▶ [CONSIGNE]: Reproduisez à l'identique, dans l'article sur la diplomatie marocaine au Sahara, tout le passage qui va de « Notre diplomatie est » jusqu'à « jusqu′au 31 janvier. ».

▶ [TEXTE FOURNI]:
+-------+
Diplomatie : Sahara, Le Maroc condamné à avancer

3 novembre 2003 - 14h36 - Maroc - Ecrit par :

Nous sommes déjà en difficulté. Et encore une fois, nous hurlons à la "partialité" de l′ONU et de James Baker. Si nous persistons sur cette voie, nous risquons de l′être, beaucoup plus sérieusement, d′ici janvier.

Notre diplomatie est vraiment déconcertante. Il y a deux semaines, elle orchestrait une campagne de presse fustigeant l′ONU, son secrétaire général Kofi Annan et son envoyé au Sahara James Baker. Dans le désordre et avec virulence. La semaine suivante, étonnamment, elle se "félicitait" de la prorogation du mandat de la mission Onusienne au Sahara jusqu′au 31 janvier.

Explication, par Taïeb Fassi-Fihri, ministre délégué aux Affaires étrangères : "La résolution n′est qu′une prorogation technique, qui ne fait pas référence au rapport de Kofi Annan appuyant le plan Baker". Ah ? Cela veut-il dire que ce plan Baker, qui inquiète tant le Maroc, est abandonné, dissous, on n′en parle plus ? "En tout cas, la résolution n′en faisait pas mention", rétorque Fassi-Fihri avec aplomb. Il faut croire que cette petite nuance sémantique est perçue comme un grand succès diplomatique. Le ministre des Affaires étrangères du Polisario appelle cela (la non-référence au rapport, suivons bien) de la "souplesse". Une souplesse qui, s′énerve Mohamed Salem Ould Salek, "met en jeu la crédibilité de l′ONU".

Voilà. C′était le petit échange épistolaire de la quinzaine. De la forme, et plutôt ridicule tellement elle va dans le détail. Quand au fond, il demeure le même, c′est-à-dire toujours aussi inquiétant. Même s′il menace réellement notre stabilité, le plan Baker est toujours d′actualité (navré pour M. Fassi Fihri) faute d′autre solution. Pour l′instant, son application "requiert l′accord des parties". Mais en janvier prochain, quand Kofi Annan remettra un nouveau rapport au Conseil de sécurité, la requéra-t-elle toujours ? Rien n′est moins sûr. C′est pour cela que malgré les ronds de jambe des communiqués, les "nous nous félicitons", les "nous sommes disposés à contribuer positivement", etc., les diplomates marocains ont peur. Et quand ils ont peur, ils agressent.

C′est ainsi que Baker serait un "intermédiaire dont on peut se passer".
La déclaration, bien sûr, est faite sous le sceau de l′anonymat. Car dans cette affaire, James Baker, c′est évident, ne représente pas uniquement Kofi Annan, mais aussi, quelque part, l′administration américaine. Pour la famille Bush, Baker est non seulement un ami proche, mais aussi celui auquel on fait appel en cas de coup dur. N′est-ce pas lui qui avait dirigé le collectif d′avocats chargé de défendre Bush fils pendant la période qui avait suivi son élection (très) tangente à la présidence des Etats-Unis ? Il n′est donc pas absurde de considérer que les vues de James Baker sur le Sahara reflètent, aussi, celles de l′administration américaine. A savoir, en substance : il faut avancer, vaille que vaille.
+-------+
▶ [DONNÉES]:

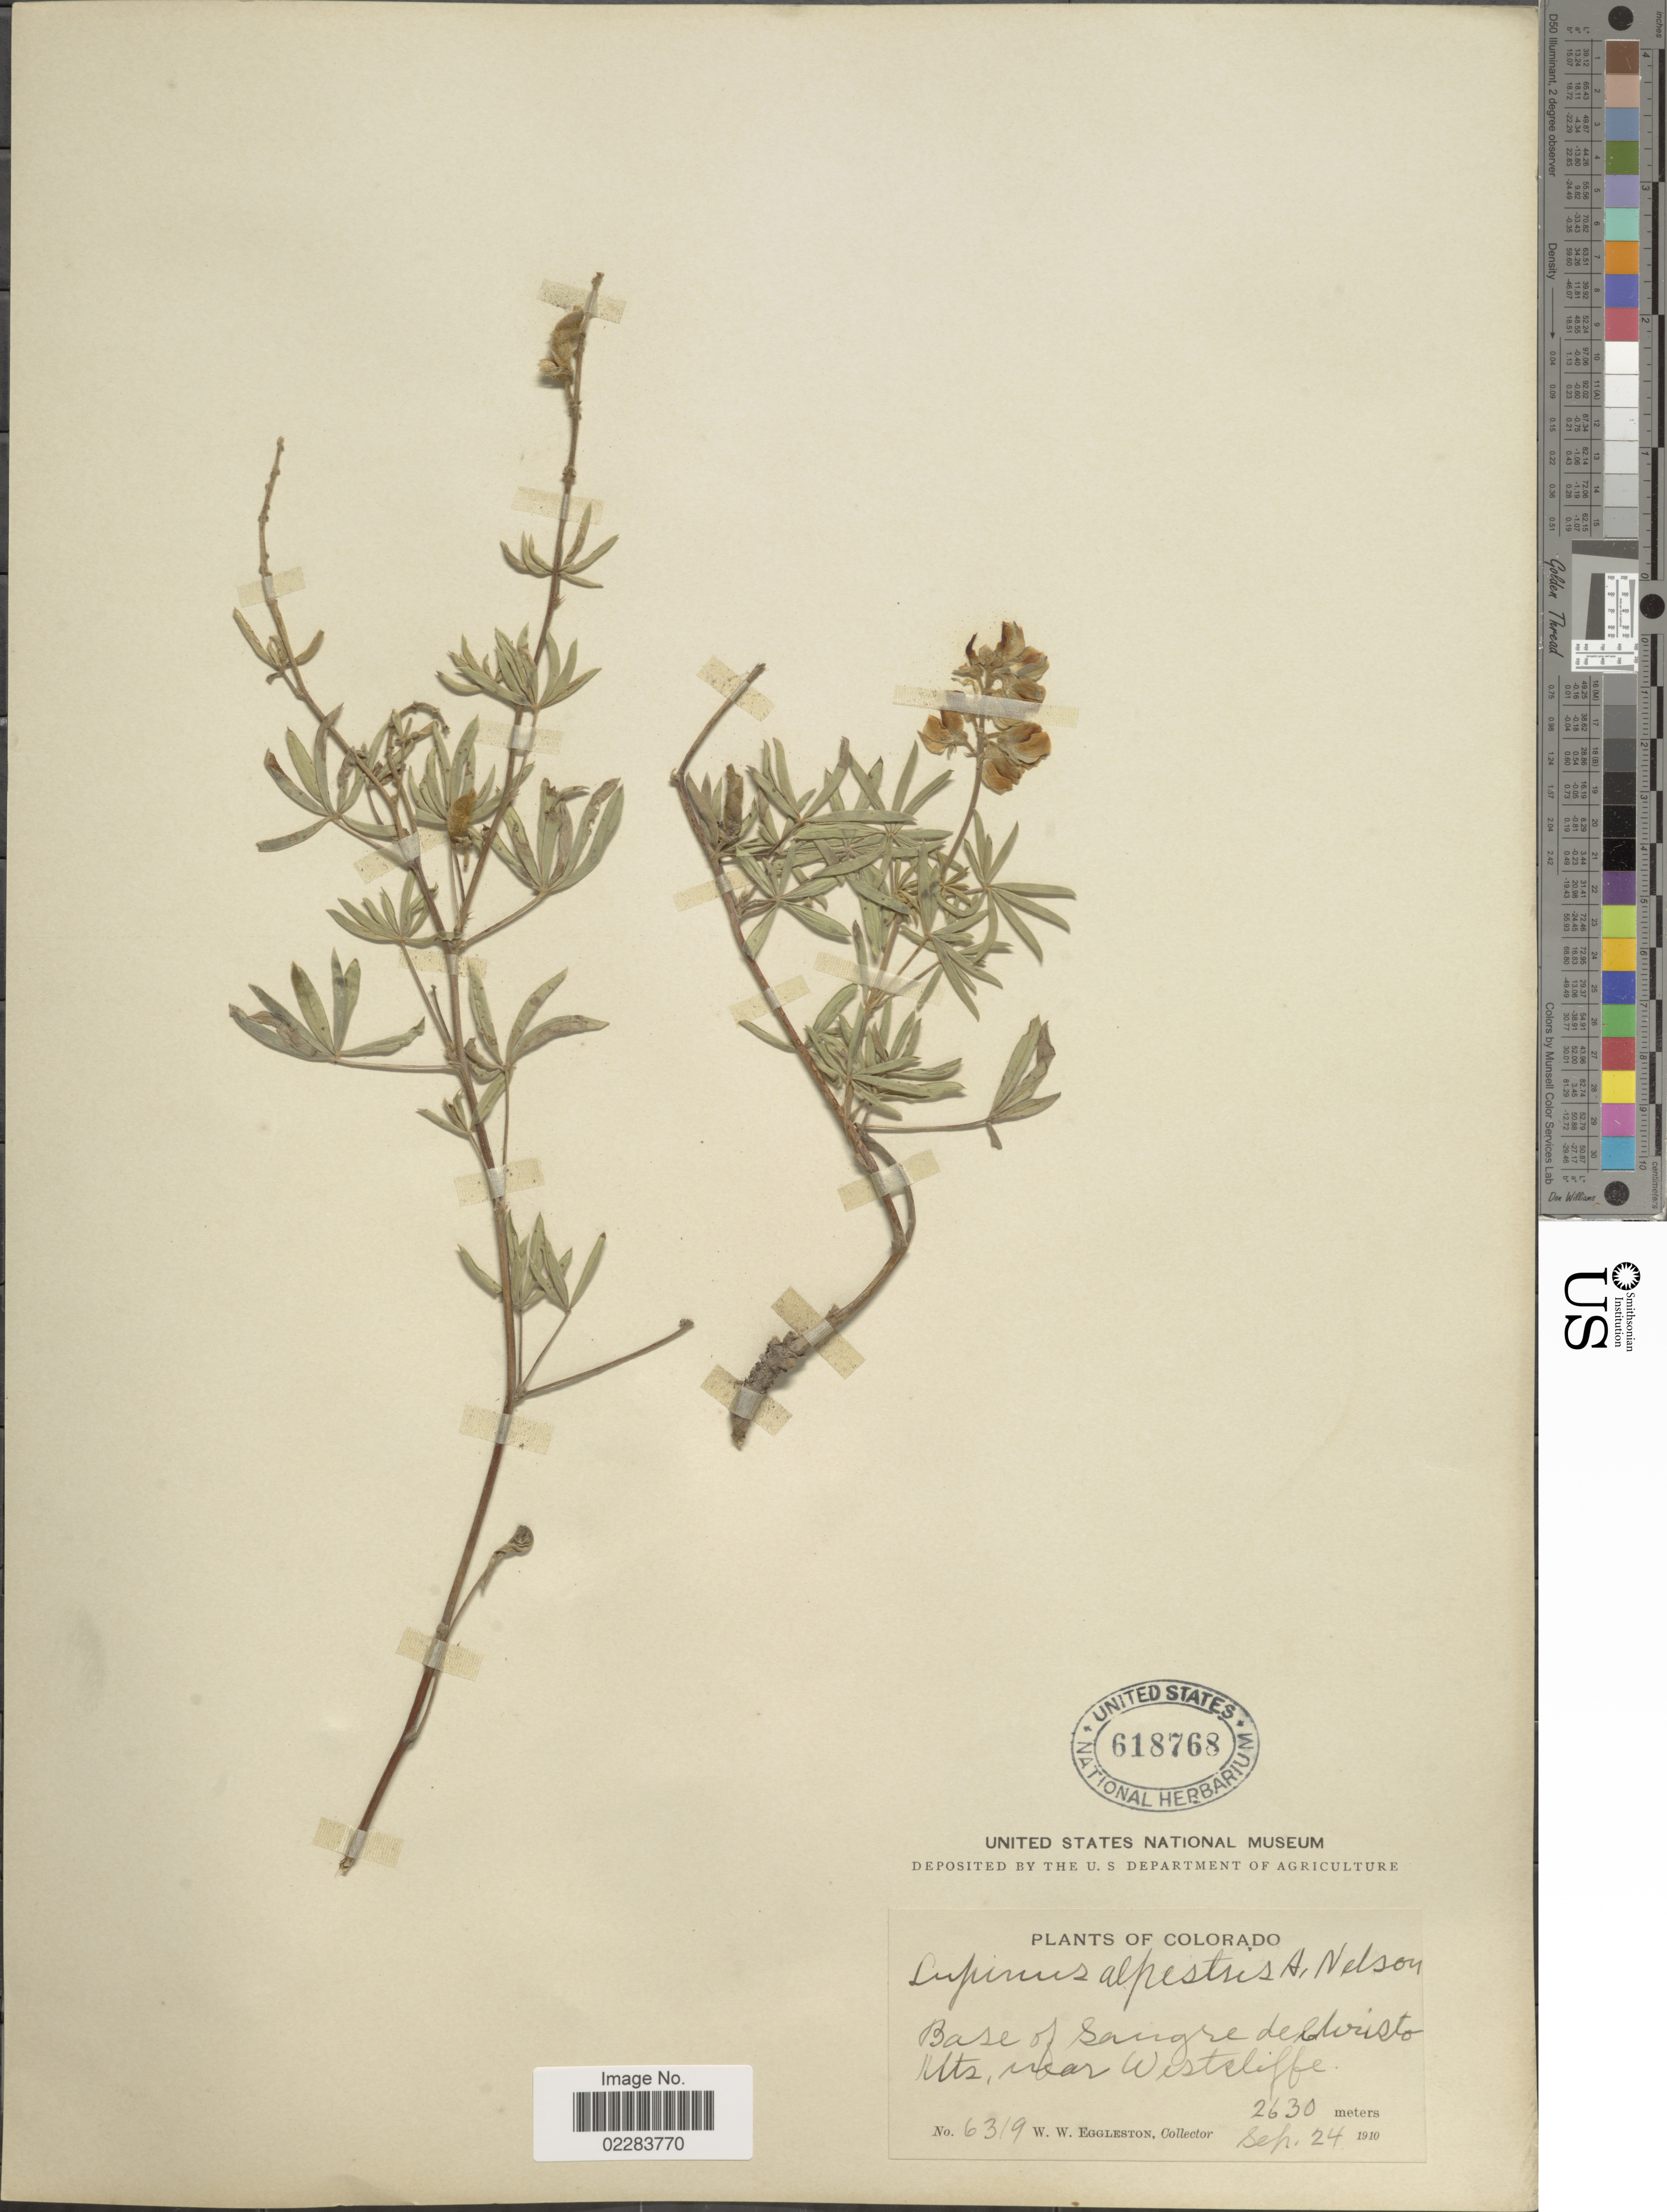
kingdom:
+-------+
▶ [SOLUTION]:
Notre diplomatie est vraiment déconcertante. Il y a deux semaines, elle orchestrait une campagne de presse fustigeant l′ONU, son secrétaire général Kofi Annan et son envoyé au Sahara James Baker. Dans le désordre et avec virulence. La semaine suivante, étonnamment, elle se "félicitait" de la prorogation du mandat de la mission Onusienne au Sahara jusqu′au 31 janvier.